How many lines of the entries hold the string "from"? Reply with the number alone.

● **Records for this task**:
= = =
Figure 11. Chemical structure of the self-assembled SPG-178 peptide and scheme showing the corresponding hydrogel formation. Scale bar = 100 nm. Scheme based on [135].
= = =
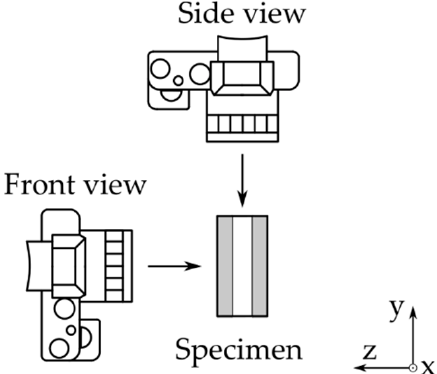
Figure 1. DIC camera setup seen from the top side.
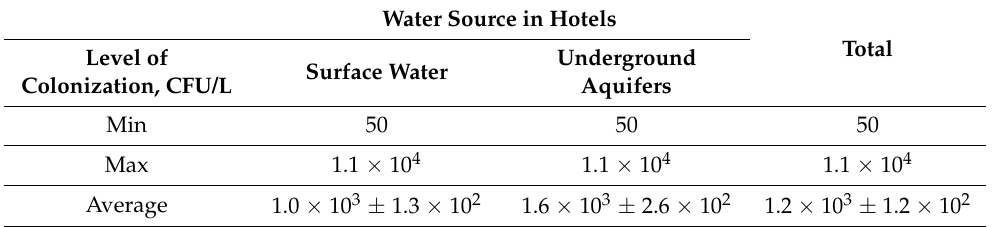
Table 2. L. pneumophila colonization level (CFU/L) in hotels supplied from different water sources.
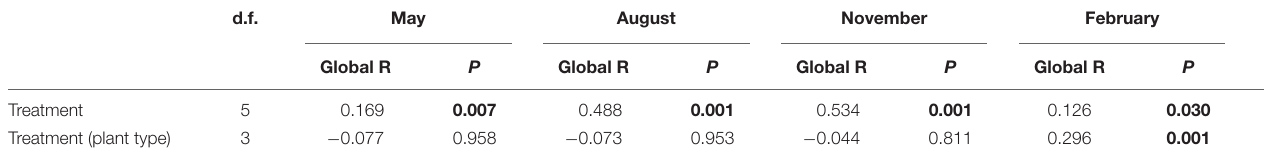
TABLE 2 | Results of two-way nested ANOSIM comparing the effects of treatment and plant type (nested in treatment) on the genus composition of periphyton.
= = =
● **Finished task**: 2